The New York Times is running a news analysis on biomarkers in the wake of scandal at Duke University over allegedly shoddy research, and a recent article in JAMA that calls into question whether the entire science of biomarkers is good for anything. The article highlights the extreme difficulty of finding patterns in genes, molecules or proteins that have significant meaning and then the problem with confirming those meanings independently and using them in any significant way.

A good summary comes from MD Anderson Cancer Center statistician Donald Berry, who tells The New York Times that gene or protein patterns "are very difficult to get right," and finding them "is like looking for a needle in a haystack when you can't tell the needle from the hay." Reading this, you'd get the feeling that everybody working on biomarkers should give up and find something more productive to work on. But Lajos Pusztai, a breast cancer researcher at MD Anderson, tells the NYT that, yes, it is difficult work, but that is no reason to abandon the quest for cancer signatures.

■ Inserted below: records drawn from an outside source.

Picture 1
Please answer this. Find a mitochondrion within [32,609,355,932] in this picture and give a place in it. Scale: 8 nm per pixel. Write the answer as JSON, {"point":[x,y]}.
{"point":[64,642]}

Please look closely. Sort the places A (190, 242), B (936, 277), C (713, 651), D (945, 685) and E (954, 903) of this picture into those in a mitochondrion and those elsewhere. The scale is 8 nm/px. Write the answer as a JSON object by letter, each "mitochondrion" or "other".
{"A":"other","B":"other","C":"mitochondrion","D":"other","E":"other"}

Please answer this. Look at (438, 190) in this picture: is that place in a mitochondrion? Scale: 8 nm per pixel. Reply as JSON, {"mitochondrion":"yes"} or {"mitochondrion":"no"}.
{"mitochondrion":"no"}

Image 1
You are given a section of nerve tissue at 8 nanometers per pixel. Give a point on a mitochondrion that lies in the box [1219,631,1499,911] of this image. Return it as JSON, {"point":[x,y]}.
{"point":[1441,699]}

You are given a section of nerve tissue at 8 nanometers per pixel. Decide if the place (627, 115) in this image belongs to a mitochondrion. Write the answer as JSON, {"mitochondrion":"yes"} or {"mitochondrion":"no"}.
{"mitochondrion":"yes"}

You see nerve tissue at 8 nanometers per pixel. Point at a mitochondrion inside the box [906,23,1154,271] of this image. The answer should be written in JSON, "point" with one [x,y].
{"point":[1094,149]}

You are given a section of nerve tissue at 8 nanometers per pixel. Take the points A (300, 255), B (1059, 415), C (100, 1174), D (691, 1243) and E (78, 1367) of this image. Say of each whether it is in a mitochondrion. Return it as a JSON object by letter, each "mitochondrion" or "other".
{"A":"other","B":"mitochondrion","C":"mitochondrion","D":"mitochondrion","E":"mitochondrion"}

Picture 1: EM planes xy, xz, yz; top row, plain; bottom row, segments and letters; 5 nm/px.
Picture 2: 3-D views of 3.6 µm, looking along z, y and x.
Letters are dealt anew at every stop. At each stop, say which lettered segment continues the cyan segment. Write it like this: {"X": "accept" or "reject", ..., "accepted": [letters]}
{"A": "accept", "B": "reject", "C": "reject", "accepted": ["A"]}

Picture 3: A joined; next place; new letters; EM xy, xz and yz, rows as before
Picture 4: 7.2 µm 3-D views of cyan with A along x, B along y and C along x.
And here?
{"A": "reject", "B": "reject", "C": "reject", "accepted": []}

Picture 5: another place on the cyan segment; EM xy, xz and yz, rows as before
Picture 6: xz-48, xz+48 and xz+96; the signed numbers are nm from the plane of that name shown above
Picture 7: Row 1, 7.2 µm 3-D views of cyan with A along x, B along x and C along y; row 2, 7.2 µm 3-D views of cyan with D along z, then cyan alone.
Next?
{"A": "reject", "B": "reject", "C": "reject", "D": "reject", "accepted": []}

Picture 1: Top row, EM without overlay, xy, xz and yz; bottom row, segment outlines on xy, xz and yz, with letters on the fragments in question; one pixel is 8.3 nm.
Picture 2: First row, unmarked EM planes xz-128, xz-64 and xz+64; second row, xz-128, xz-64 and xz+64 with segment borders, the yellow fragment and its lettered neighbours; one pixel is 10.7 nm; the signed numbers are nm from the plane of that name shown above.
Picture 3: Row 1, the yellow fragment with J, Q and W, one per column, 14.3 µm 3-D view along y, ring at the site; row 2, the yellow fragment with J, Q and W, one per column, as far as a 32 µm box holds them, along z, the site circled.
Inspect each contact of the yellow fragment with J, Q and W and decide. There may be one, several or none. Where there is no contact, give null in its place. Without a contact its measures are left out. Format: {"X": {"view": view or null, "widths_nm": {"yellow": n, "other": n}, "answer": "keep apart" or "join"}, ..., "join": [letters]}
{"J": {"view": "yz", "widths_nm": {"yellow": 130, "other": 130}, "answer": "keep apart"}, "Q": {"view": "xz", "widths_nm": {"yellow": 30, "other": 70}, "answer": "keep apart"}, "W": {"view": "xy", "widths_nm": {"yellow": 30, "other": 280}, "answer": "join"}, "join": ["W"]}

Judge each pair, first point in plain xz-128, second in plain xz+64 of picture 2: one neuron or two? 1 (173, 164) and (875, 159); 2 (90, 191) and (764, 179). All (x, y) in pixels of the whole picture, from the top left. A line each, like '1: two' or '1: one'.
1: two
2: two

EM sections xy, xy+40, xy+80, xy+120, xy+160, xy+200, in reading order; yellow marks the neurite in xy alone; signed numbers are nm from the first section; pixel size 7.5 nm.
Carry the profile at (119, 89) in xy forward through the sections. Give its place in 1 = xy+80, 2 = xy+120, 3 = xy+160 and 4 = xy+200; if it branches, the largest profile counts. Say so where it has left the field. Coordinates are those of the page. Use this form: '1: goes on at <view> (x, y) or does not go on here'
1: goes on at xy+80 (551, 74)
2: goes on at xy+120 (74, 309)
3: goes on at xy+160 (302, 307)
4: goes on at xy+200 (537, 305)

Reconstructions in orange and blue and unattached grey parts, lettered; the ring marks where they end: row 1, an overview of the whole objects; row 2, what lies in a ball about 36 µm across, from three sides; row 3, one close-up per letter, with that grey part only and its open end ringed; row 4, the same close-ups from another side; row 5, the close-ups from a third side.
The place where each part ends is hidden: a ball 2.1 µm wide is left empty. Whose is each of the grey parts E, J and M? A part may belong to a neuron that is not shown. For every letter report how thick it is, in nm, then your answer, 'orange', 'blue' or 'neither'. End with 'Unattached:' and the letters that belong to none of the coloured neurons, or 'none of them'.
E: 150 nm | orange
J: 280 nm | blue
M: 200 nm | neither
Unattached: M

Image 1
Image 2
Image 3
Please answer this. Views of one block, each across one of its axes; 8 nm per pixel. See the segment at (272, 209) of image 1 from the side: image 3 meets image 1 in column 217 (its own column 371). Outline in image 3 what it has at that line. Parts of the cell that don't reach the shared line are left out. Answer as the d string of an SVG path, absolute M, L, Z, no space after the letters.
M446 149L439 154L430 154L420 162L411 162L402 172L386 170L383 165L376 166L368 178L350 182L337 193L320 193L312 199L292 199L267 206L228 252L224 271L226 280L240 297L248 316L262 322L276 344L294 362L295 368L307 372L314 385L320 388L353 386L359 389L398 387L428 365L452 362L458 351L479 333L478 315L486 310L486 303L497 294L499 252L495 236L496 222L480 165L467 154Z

It is frustrating work, too, the article points out, because it involves a little intuition and a whole lot of gazing at numbers to find statistical patterns in cancer, which is turning out to be a much more complicated disease than once thought. And there is little incentive to go through the expensive, time-consuming process of evaluating biomarkers because the FDA does not require it, NYT points out, and companies are not reimbursed as much for tests based on biomarkers as they are for new cancer drugs.

One solution: researchers who think they've found a new genomic signature for cancer should publish enough of their data for others to verify their work. Yet few have done so. And the only reason the Duke research was found to be flawed was that it relied on data that was already publicly available. Still, it took about 2,000 hours to find all the mistakes the Duke researchers had made.